**What you are asked to do:** Give back the passage on Hutchinson and the Salem witchcraft, word for word and in full.
Reading passage: Begin
Part 15
We can extend much leniency to Hutchinson, because he lived and wrote when the pendulum of belief, recently wrenched from the disturbing grasp of witchcraft, and allowed to swing back toward extreme Sadduceeism, had not acquired its legitimate movements under the action of mesmerism, Spiritualism, psychology, and other regulating forces. Witchcraft's unnatural devil had died from the blow he received at Salem Village in 1692, and for a long time afterward there was seeming non-intercourse between men and dwellers in spirit realms; partially man was forgetting that there are spirits, and doubting whether they had ever acted overtly among men. Probably Hutchinson's thoughts were never led to inquire whether the forces and realms of nature may not extend far above, below, and around the confines of palpable matter,--extend beyond where man's external senses take cognizance,--or where his natural science has penetrated. His thoughts, perhaps, were never led to inquire whether there exists natural provision for mesmeric and varied psychological operations, nor to inquire whether, under possible fitting conditions, unseen intelligences could possess and control certain peculiar physical human forms. Lacking not only knowledge, but also circumstances which would naturally generate any conjecture that both good spirits and bad alike might sometimes come to earth in freedom, and work wonders on its external surface and among its living inhabitants, Hutchinson, cornered and baffled in search for an adequate cause for facts which he felt called upon to state, could only credulously say, in _quasi_ explanation of them, "_It was a time of great credulity_"!
His implied position that all the works were nothing more than natural acts and sufferings of children, magnified and made formidable by popular credulity, fails to yield satisfactory revealment of the nature and origin of such facts as he himself presents and leaves uncontroverted.
Reading passage: End
Provided data: Begin
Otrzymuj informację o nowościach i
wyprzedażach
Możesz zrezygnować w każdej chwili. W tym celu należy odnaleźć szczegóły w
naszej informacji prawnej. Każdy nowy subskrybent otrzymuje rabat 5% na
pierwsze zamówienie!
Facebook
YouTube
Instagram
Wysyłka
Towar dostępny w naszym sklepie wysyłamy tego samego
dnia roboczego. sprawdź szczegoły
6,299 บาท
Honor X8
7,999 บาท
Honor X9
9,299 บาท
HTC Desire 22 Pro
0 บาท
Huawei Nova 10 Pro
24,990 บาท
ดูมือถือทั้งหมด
Provided data: End
**Response area:**
Part 15
We can extend much leniency to Hutchinson, because he lived and wrote when the pendulum of belief, recently wrenched from the disturbing grasp of witchcraft, and allowed to swing back toward extreme Sadduceeism, had not acquired its legitimate movements under the action of mesmerism, Spiritualism, psychology, and other regulating forces. Witchcraft's unnatural devil had died from the blow he received at Salem Village in 1692, and for a long time afterward there was seeming non-intercourse between men and dwellers in spirit realms; partially man was forgetting that there are spirits, and doubting whether they had ever acted overtly among men. Probably Hutchinson's thoughts were never led to inquire whether the forces and realms of nature may not extend far above, below, and around the confines of palpable matter,--extend beyond where man's external senses take cognizance,--or where his natural science has penetrated. His thoughts, perhaps, were never led to inquire whether there exists natural provision for mesmeric and varied psychological operations, nor to inquire whether, under possible fitting conditions, unseen intelligences could possess and control certain peculiar physical human forms. Lacking not only knowledge, but also circumstances which would naturally generate any conjecture that both good spirits and bad alike might sometimes come to earth in freedom, and work wonders on its external surface and among its living inhabitants, Hutchinson, cornered and baffled in search for an adequate cause for facts which he felt called upon to state, could only credulously say, in _quasi_ explanation of them, "_It was a time of great credulity_"!
His implied position that all the works were nothing more than natural acts and sufferings of children, magnified and made formidable by popular credulity, fails to yield satisfactory revealment of the nature and origin of such facts as he himself presents and leaves uncontroverted.